Document text>
== Segment start ==

[PATCH] D119532: [RISCV] Extend sext.w removal pass to remove unused sign-extensions
Craig Topper via Phabricator via llvm-commits
llvm-commits at lists.llvm.org
Fri Mar 4 09:33:50 PST 2022
craig.topper added inline comments.
================
Comment at: llvm/lib/Target/RISCV/RISCVSExtWRemoval.cpp:63
+ for (auto &UserOp : MRI.reg_operands(MI.getOperand(0).getReg())) {
+ const auto User = UserOp.getParent();
+ if (User == &MI) // ignore the def, current MI
----------------
`const auto` -> `const auto *`. LLVM coding guidelines want to see the *
================
Comment at: llvm/lib/Target/RISCV/RISCVSExtWRemoval.cpp:149
+
+ case RISCV::ADD_UW:
+ case RISCV::ANDN:
----------------
Only one of the operands of ADD_UW uses all bits. Can we know which operand is being used?

== Segment end ==

Records shown>
== Segment start ==

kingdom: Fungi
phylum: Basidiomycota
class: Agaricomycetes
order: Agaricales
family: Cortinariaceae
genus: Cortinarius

== Segment end ==

What to do>
A. Repeat word for word the part of the RISC-V sext.w patch review starting with "[PATCH] D119532: [RISCV]" and going on through "added inline comments.".
B. In the RISC-V sext.w patch review, what should `const auto` be changed to?
C. Pick up the RISC-V sext.w patch review from where it stops and carry it on.
The records are separate material that has nothing to do with the patch review.

List of answers>
A.
[PATCH] D119532: [RISCV] Extend sext.w removal pass to remove unused sign-extensions
Craig Topper via Phabricator via llvm-commits
llvm-commits at lists.llvm.org
Fri Mar 4 09:33:50 PST 2022
craig.topper added inline comments.

B. `const auto *`, because LLVM coding guidelines want to see the *.

C.
================
Comment at: llvm/lib/Target/RISCV/RISCVSExtWRemoval.cpp:162
+ case RISCV::SH3ADD_UW:
+ case RISCV::SLLI_UW:
+ case RISCV::XNOR:
----------------
SLLI_UW could be treated the same as W instructions. It only uses the lower 32 bits of the first operand.
================
Comment at: llvm/lib/Target/RISCV/RISCVSExtWRemoval.cpp:180
// TODO: Add other W instructions.
static bool isSignExtendingOpW(const MachineInstr &MI) {
switch (MI.getOpcode()) {
----------------
Can you put the changes to this function in a separate patch with tests?
================
Comment at: llvm/lib/Target/RISCV/RISCVSExtWRemoval.cpp:396
+ // then sext.w is unnecessary
+ if (!isAllUsesReadW(*MI, MRI)) {
+ // If all definitions reaching MI sign-extend their output,
----------------
Combine this into a single `if` using &&
================
Comment at: llvm/test/CodeGen/RISCV/sextw-removal.ll:506
+bb2: ; preds = %bb2, %bb
+ %i1 = phi i64 [ %arg1, %entry ], [ %i5, %bb2 ]
+ %i2 = shl i64 %i1, 32
----------------
craig.topper wrote:
> The loop calculate the same value every time. The loop optimizers in the middle can remove it.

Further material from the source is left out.